In the lag plot above you can see that the sales are correlated under a lag of 1 between the sales. The second plot shows the autocorrelation under increasing lag. Here you can see the seasonality as well as the trend in the decreasing magnitude. From the third plot four plots you can see that there is a trend on a month scale and a year scale.

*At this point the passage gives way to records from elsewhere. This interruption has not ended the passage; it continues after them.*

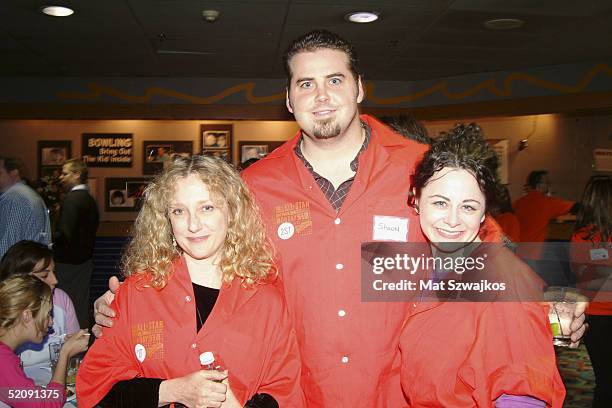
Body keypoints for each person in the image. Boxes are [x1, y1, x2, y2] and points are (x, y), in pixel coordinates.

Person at [93, 30, 586, 406]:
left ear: (359, 88)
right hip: (297, 393)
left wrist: (548, 305)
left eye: (335, 79)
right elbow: (214, 275)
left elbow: (488, 258)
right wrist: (132, 309)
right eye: (305, 83)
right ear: (288, 100)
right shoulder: (254, 187)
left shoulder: (423, 168)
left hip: (403, 391)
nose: (321, 95)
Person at [77, 155, 304, 408]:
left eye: (207, 207)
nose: (193, 225)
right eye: (179, 211)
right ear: (166, 219)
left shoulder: (265, 300)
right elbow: (96, 390)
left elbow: (285, 393)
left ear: (232, 212)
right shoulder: (136, 293)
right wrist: (173, 390)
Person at [401, 124, 565, 407]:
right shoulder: (429, 265)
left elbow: (521, 395)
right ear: (416, 199)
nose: (452, 220)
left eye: (468, 207)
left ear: (483, 213)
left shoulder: (503, 283)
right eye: (440, 203)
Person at [0, 274, 89, 408]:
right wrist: (65, 353)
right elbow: (48, 404)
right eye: (48, 314)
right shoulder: (3, 360)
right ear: (27, 316)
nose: (51, 322)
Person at [0, 241, 80, 386]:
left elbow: (74, 354)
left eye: (54, 272)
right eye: (44, 275)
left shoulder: (61, 298)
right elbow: (45, 402)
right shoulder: (5, 358)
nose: (55, 280)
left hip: (52, 382)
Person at [570, 176, 612, 408]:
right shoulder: (582, 236)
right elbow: (585, 281)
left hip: (598, 314)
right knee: (606, 380)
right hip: (599, 317)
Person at [54, 159, 99, 328]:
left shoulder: (72, 200)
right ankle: (81, 343)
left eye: (65, 173)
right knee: (79, 303)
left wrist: (51, 243)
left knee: (66, 303)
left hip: (68, 263)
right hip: (85, 260)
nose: (61, 177)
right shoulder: (89, 199)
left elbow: (65, 234)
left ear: (77, 174)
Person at [0, 156, 51, 258]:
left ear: (14, 172)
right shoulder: (29, 194)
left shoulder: (14, 198)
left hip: (17, 267)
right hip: (32, 263)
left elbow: (7, 244)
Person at [513, 170, 576, 243]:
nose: (548, 185)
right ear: (539, 185)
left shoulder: (518, 202)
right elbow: (575, 206)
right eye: (547, 182)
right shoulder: (547, 202)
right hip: (536, 251)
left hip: (517, 249)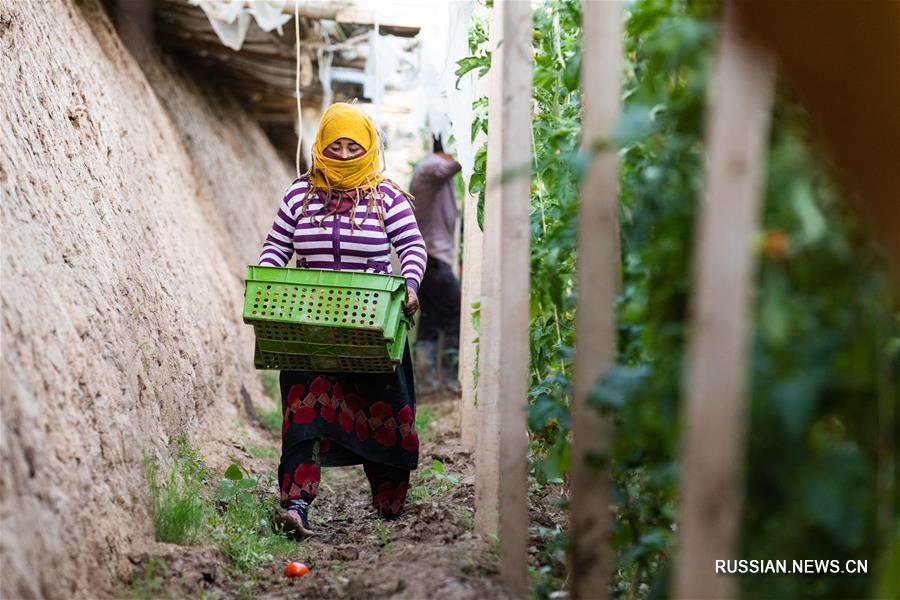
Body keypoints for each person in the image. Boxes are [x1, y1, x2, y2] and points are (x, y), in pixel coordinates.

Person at [257, 102, 426, 538]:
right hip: (308, 325)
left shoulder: (385, 196)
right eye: (337, 145)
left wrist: (409, 284)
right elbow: (276, 248)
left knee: (383, 410)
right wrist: (270, 281)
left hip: (372, 325)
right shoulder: (300, 194)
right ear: (321, 146)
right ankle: (295, 504)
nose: (346, 153)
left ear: (368, 147)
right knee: (304, 413)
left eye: (354, 145)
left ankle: (389, 506)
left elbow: (412, 248)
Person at [409, 135, 463, 393]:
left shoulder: (430, 175)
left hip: (429, 260)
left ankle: (427, 381)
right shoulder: (430, 168)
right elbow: (447, 167)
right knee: (457, 311)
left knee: (430, 317)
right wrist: (468, 150)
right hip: (433, 259)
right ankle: (451, 378)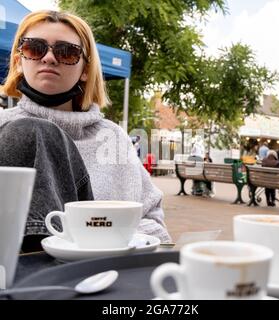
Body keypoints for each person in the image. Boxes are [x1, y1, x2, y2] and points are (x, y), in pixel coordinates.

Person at [0, 10, 171, 251]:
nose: (49, 58)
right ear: (19, 61)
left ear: (85, 71)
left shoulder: (114, 138)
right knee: (29, 133)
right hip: (15, 270)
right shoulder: (3, 125)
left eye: (66, 52)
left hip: (98, 271)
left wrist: (106, 239)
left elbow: (155, 227)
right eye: (34, 48)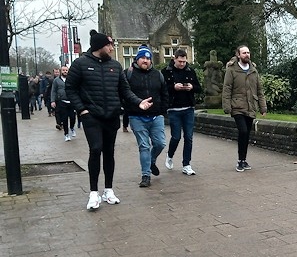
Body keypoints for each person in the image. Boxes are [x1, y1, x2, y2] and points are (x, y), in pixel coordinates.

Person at [65, 29, 153, 211]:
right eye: (109, 45)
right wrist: (82, 110)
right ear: (99, 46)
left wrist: (139, 103)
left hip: (111, 116)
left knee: (109, 152)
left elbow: (125, 90)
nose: (112, 48)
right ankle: (93, 193)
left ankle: (108, 190)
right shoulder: (80, 64)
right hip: (91, 117)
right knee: (95, 149)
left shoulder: (115, 66)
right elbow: (70, 89)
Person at [125, 45, 168, 188]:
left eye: (148, 58)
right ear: (137, 59)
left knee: (160, 143)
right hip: (137, 117)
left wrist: (162, 110)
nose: (145, 60)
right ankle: (146, 175)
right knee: (144, 146)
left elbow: (164, 93)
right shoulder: (128, 74)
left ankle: (152, 160)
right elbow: (124, 93)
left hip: (156, 116)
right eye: (142, 58)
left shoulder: (158, 75)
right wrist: (128, 108)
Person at [222, 45, 267, 172]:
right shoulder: (232, 70)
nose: (247, 55)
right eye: (244, 53)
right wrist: (227, 106)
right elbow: (227, 88)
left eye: (248, 52)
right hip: (237, 106)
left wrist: (263, 107)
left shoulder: (253, 70)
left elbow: (259, 90)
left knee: (247, 134)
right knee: (242, 131)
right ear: (238, 55)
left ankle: (243, 159)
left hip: (251, 105)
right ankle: (240, 161)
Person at [162, 48, 201, 175]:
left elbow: (198, 87)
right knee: (176, 136)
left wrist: (191, 87)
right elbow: (162, 89)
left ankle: (186, 164)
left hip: (188, 108)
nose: (182, 64)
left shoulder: (190, 71)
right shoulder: (166, 72)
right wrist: (173, 87)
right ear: (174, 59)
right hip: (174, 109)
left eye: (184, 61)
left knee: (189, 137)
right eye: (180, 61)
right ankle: (170, 154)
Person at [50, 66, 76, 141]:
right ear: (61, 71)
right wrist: (53, 101)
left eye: (66, 70)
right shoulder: (56, 80)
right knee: (64, 119)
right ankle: (66, 134)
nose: (65, 71)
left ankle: (72, 128)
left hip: (71, 102)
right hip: (62, 102)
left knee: (73, 117)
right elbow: (53, 91)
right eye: (63, 70)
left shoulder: (72, 79)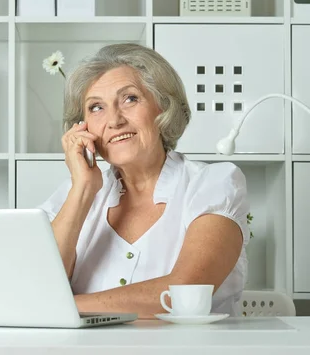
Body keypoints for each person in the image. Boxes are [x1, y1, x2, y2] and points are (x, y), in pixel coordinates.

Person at [38, 43, 250, 319]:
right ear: (83, 128)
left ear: (163, 106)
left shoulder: (212, 184)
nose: (114, 121)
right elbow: (37, 286)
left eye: (130, 99)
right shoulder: (74, 193)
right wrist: (82, 190)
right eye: (96, 108)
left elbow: (185, 292)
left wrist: (64, 306)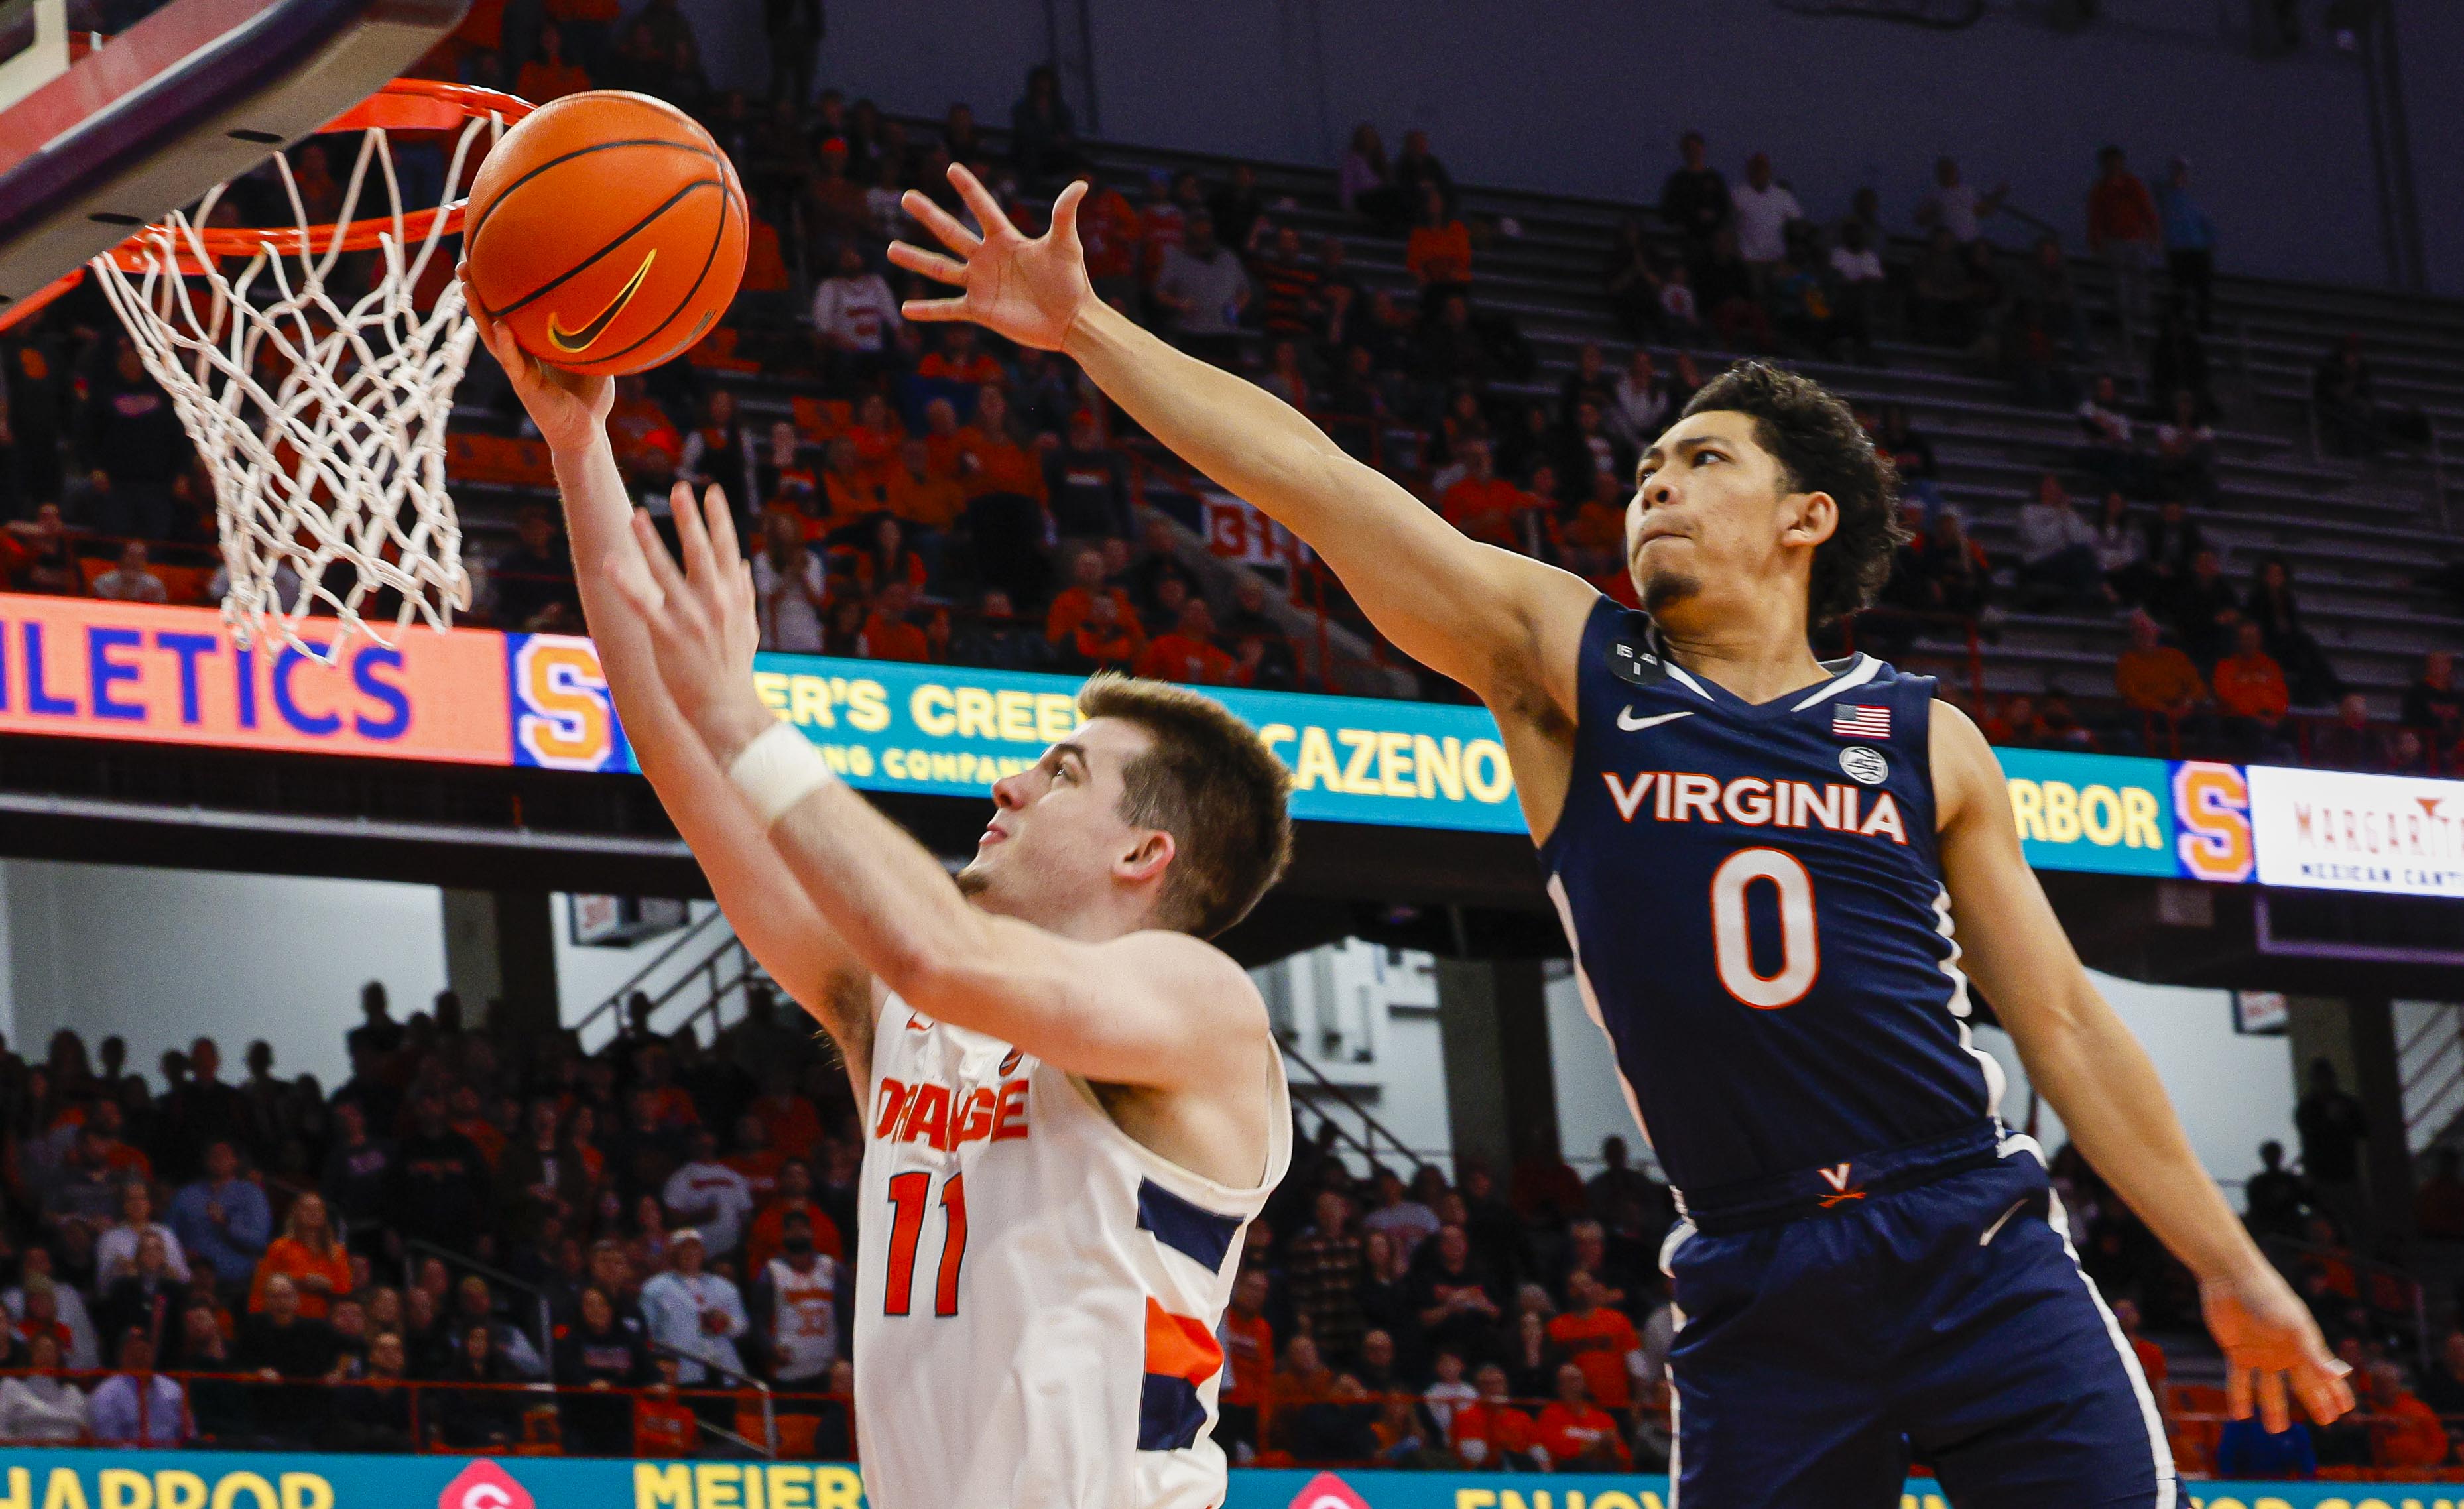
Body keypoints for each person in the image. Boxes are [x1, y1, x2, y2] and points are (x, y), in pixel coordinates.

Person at [891, 164, 2353, 1507]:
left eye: (1701, 460)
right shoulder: (1569, 666)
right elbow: (1319, 485)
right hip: (1754, 1268)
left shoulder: (1923, 736)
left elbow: (2067, 1027)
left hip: (1968, 1232)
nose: (1652, 480)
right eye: (1648, 462)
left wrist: (2228, 1267)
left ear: (1805, 519)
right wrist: (1089, 331)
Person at [471, 210, 1297, 1506]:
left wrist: (750, 714)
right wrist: (579, 449)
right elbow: (688, 770)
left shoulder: (1198, 1003)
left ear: (1148, 851)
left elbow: (939, 946)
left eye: (1061, 771)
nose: (1007, 778)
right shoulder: (903, 1013)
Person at [166, 1140, 271, 1287]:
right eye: (213, 1155)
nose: (218, 1159)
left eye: (224, 1154)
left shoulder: (252, 1194)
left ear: (236, 1160)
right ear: (206, 1160)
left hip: (239, 1285)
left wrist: (226, 1224)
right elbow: (167, 1237)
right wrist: (180, 1253)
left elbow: (259, 1242)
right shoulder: (186, 1195)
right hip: (192, 1282)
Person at [2294, 1059, 2369, 1242]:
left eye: (2327, 1078)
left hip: (2347, 1176)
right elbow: (2310, 1133)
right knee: (2328, 1227)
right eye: (2320, 1079)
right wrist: (2330, 1120)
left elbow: (2364, 1131)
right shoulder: (2307, 1108)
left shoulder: (2347, 1103)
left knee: (2357, 1226)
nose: (2325, 1083)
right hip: (2322, 1178)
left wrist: (2344, 1119)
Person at [88, 1329, 188, 1447]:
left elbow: (189, 1435)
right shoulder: (106, 1395)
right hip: (128, 1462)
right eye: (133, 1351)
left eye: (144, 1350)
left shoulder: (173, 1390)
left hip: (174, 1461)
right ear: (121, 1357)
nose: (139, 1356)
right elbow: (109, 1444)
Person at [0, 1330, 88, 1442]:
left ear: (58, 1356)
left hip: (68, 1455)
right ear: (31, 1353)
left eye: (50, 1350)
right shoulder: (11, 1387)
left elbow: (86, 1434)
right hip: (26, 1455)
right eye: (40, 1350)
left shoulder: (73, 1392)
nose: (46, 1355)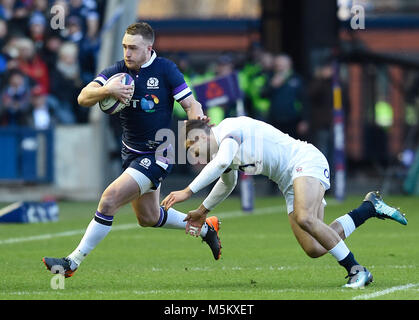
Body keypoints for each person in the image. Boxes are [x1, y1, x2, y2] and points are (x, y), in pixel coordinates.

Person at [42, 22, 222, 278]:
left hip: (159, 153)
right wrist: (108, 89)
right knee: (148, 217)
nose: (127, 53)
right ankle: (206, 229)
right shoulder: (118, 72)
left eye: (133, 48)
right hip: (132, 153)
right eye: (125, 46)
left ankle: (72, 262)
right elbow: (83, 97)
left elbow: (191, 104)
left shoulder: (166, 70)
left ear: (149, 49)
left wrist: (196, 125)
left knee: (109, 199)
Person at [161, 117, 408, 289]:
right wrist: (203, 210)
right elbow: (228, 182)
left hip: (304, 160)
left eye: (192, 148)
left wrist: (187, 191)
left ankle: (357, 270)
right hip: (288, 179)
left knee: (305, 218)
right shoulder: (222, 153)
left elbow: (222, 163)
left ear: (201, 135)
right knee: (315, 248)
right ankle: (369, 208)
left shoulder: (228, 130)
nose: (194, 157)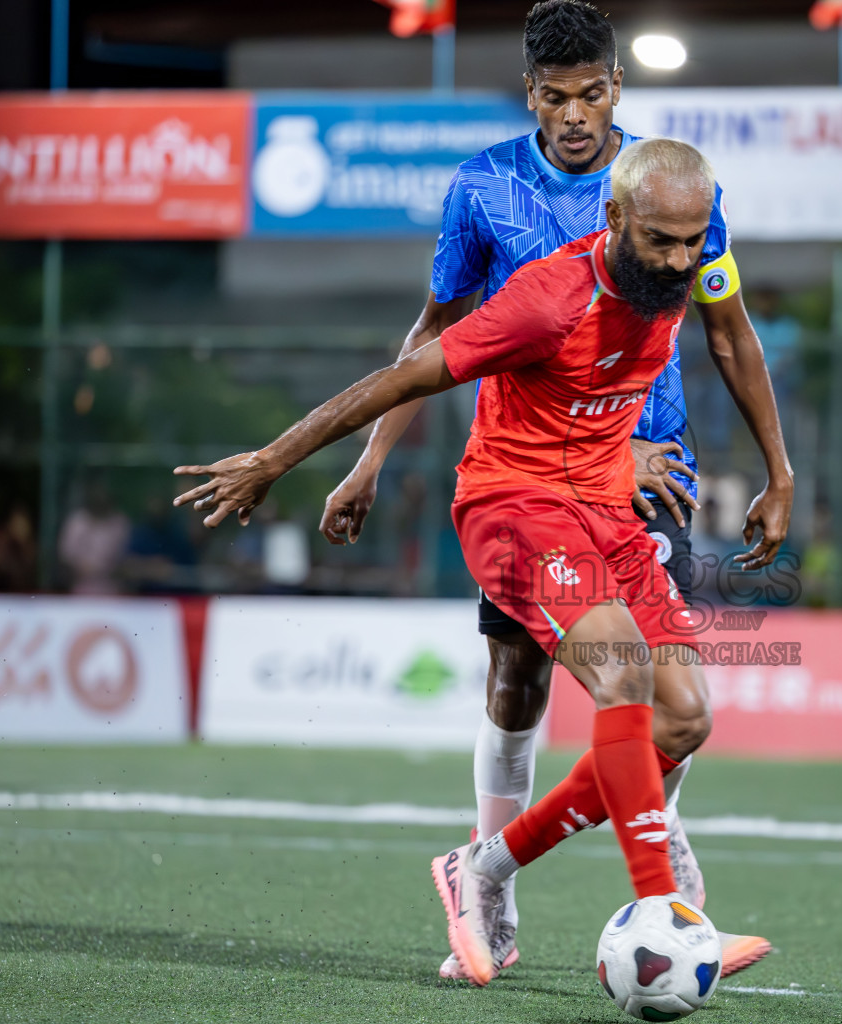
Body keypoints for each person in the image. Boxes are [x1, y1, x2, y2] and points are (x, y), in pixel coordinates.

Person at [173, 140, 781, 986]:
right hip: (515, 507)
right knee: (622, 676)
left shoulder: (684, 258)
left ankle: (483, 867)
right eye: (663, 243)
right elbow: (401, 380)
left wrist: (776, 473)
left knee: (684, 722)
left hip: (603, 505)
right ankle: (663, 914)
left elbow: (725, 336)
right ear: (615, 219)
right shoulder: (546, 300)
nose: (682, 261)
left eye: (692, 242)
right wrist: (276, 459)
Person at [314, 0, 788, 983]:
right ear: (529, 93)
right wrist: (367, 460)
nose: (575, 113)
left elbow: (728, 328)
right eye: (555, 95)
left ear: (619, 87)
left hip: (648, 469)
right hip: (530, 476)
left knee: (664, 699)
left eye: (594, 92)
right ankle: (495, 895)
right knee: (519, 682)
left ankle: (674, 905)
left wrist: (779, 471)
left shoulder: (668, 187)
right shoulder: (484, 187)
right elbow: (432, 336)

Next we will investigate these scales in more detail.

### Year scale

Looking at the year 2015 we can see seasonanilty.

In [None]:
data_year = data.loc[(data['date'] >= '2015-01-01') & (data['date'] < '2016-01-01')]
data_year.loc[data_year['store'] == 8].loc[data_year['item'] == 35]['sales'].plot()

In [None]:
def moving_average(a, n=3) :
    ret = np.cumsum(a, dtype=float)
    ret[n:] = ret[n:] - ret[:-n]
    return ret[n - 1:] / n

plt.figure(figsize=(20,10))
weeks = [1, 4, 8, 12]
sales = data.loc[data['store'] == 8].loc[data['item'] == 35]['sales'].tolist()

for i in range(4):
    plt.subplot(2, 2, i+1)
    res = moving_average(sales, n=7*(weeks[i]))
    plt.plot(res)
    
plt.show()

The rolling averages over a week and a month show that there seem to be two seasonality scales. The sales seem to vary thoughout a week as well as a month. 

From the rolling average over three month you can see the trend of overall increasing sales.

Let's look at the variation within a month in more detail.

### Month scale

For May 2015 we can see the inner-month seasonality. There is a variation of sales throughout a week.

In [None]:
data_month = data_year.loc[(data_year['date'] >= '2015-05-01') & (data_year['date'] < '2015-06-01')]
data_month.loc[data_month['store'] == 8].loc[data_month['item'] == 35]['sales'].plot()

In [None]:
test = data_month.loc[data_month['store'] == int(3)].loc[data_month['item'] == int(39)]
test.index = test.date
test = test['sales']

decomposed = seasonal_decompose(test, model='additive')
x = decomposed.plot()

## Conclusion

The data is complete and clean. There is a trend of increasing sales over the given years. For any combination of store and item there is an increase in sales in the first half of the year and a decrease in the second half.